A review by lorrainelowereads
Charlotte Gray by Sebastian Faulks

4.0

I’m not ashamed to say I sobbed my way through the last 60 pages of this book. I hadn’t got high expectations for it when I started; the previous Faulks novel I had read didn't do much for me and I haven’t seen the movie version of Charlotte Gray. The book is the story of Charlotte, who is one of the most interesting and best written characters I have come across in a while, as she moves to London from Edinburgh in 1942, so the height of WW2. Her life changes quickly when she falls in love with an RAF pilot who then goes missing in France, and at the same time she gets employed by the secret service to go to France as a messenger and courier. Her plan is to try to find her pilot while she is there but instead she gets swept up in the resistance activities in the small town she is based in. I found Charlotte’s story itself really interesting and the book opened my eyes to Vichy France, which I had never heard of.

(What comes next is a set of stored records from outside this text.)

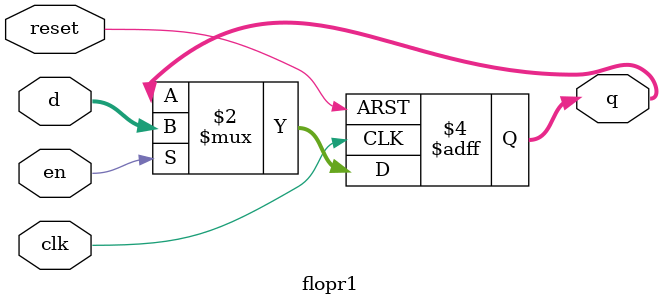
<source format=sv>
module flopr1 #(parameter WIDTH = 8)
              (input  logic clk, reset, en,
               input  logic [WIDTH-1:0] d,
               output logic [WIDTH-1:0] q);

  always_ff @(posedge clk, posedge reset)
    if (reset)
      q <= 0;                  
    else if (en)                
      q <= d;                  
endmodule
</source>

But the reason I was so traumatised at the end was the secondary story of two young Jewish boys (exactly the same age as my two boys) who were being hidden in the town where Charlotte was living, and whose parents had already been taken by the Gendarmes.....I knew from the beginning these two boys were doomed, and they were, but it was the description of how these two children, plus the hundreds like them without their parents, were treated while in the camps that devastated me........a really tough, but worthwhile read.